Can you output every one of the rows below again, character for character?

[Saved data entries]
* * *

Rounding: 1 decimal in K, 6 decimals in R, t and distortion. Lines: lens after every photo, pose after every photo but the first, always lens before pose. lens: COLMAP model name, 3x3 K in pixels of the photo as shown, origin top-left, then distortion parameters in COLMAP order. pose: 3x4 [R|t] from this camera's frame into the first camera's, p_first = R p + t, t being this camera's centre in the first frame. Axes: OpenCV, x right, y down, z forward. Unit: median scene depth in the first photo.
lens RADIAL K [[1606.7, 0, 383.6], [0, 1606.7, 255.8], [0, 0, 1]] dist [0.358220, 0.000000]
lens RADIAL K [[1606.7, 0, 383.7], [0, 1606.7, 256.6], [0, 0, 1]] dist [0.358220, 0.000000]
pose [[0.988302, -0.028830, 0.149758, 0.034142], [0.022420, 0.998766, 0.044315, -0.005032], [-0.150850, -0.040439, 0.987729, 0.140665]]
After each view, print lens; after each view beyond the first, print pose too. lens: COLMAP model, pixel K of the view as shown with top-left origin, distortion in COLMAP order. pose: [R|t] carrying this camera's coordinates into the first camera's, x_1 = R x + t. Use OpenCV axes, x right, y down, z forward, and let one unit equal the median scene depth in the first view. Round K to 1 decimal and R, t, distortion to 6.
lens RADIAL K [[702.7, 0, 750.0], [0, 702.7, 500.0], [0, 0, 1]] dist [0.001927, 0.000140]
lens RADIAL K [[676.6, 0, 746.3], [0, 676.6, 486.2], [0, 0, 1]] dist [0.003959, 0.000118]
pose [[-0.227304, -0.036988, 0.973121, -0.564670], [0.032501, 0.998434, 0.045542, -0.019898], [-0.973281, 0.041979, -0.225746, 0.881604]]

* * *

▶ Task output:
Rounding: 1 decimal in K, 6 decimals in R, t and distortion. Lines: lens after every photo, pose after every photo but the first, always lens before pose. lens: COLMAP model name, 3x3 K in pixels of the photo as shown, origin top-left, then distortion parameters in COLMAP order. pose: 3x4 [R|t] from this camera's frame into the first camera's, p_first = R p + t, t being this camera's centre in the first frame. Axes: OpenCV, x right, y down, z forward. Unit: median scene depth in the first photo.
lens RADIAL K [[1606.7, 0, 383.6], [0, 1606.7, 255.8], [0, 0, 1]] dist [0.358220, 0.000000]
lens RADIAL K [[1606.7, 0, 383.7], [0, 1606.7, 256.6], [0, 0, 1]] dist [0.358220, 0.000000]
pose [[0.988302, -0.028830, 0.149758, 0.034142], [0.022420, 0.998766, 0.044315, -0.005032], [-0.150850, -0.040439, 0.987729, 0.140665]]
After each view, print lens; after each view beyond the first, print pose too. lens: COLMAP model, pixel K of the view as shown with top-left origin, distortion in COLMAP order. pose: [R|t] carrying this camera's coordinates into the first camera's, x_1 = R x + t. Use OpenCV axes, x right, y down, z forward, and let one unit equal the median scene depth in the first view. Round K to 1 decimal and R, t, distortion to 6.
lens RADIAL K [[702.7, 0, 750.0], [0, 702.7, 500.0], [0, 0, 1]] dist [0.001927, 0.000140]
lens RADIAL K [[676.6, 0, 746.3], [0, 676.6, 486.2], [0, 0, 1]] dist [0.003959, 0.000118]
pose [[-0.227304, -0.036988, 0.973121, -0.564670], [0.032501, 0.998434, 0.045542, -0.019898], [-0.973281, 0.041979, -0.225746, 0.881604]]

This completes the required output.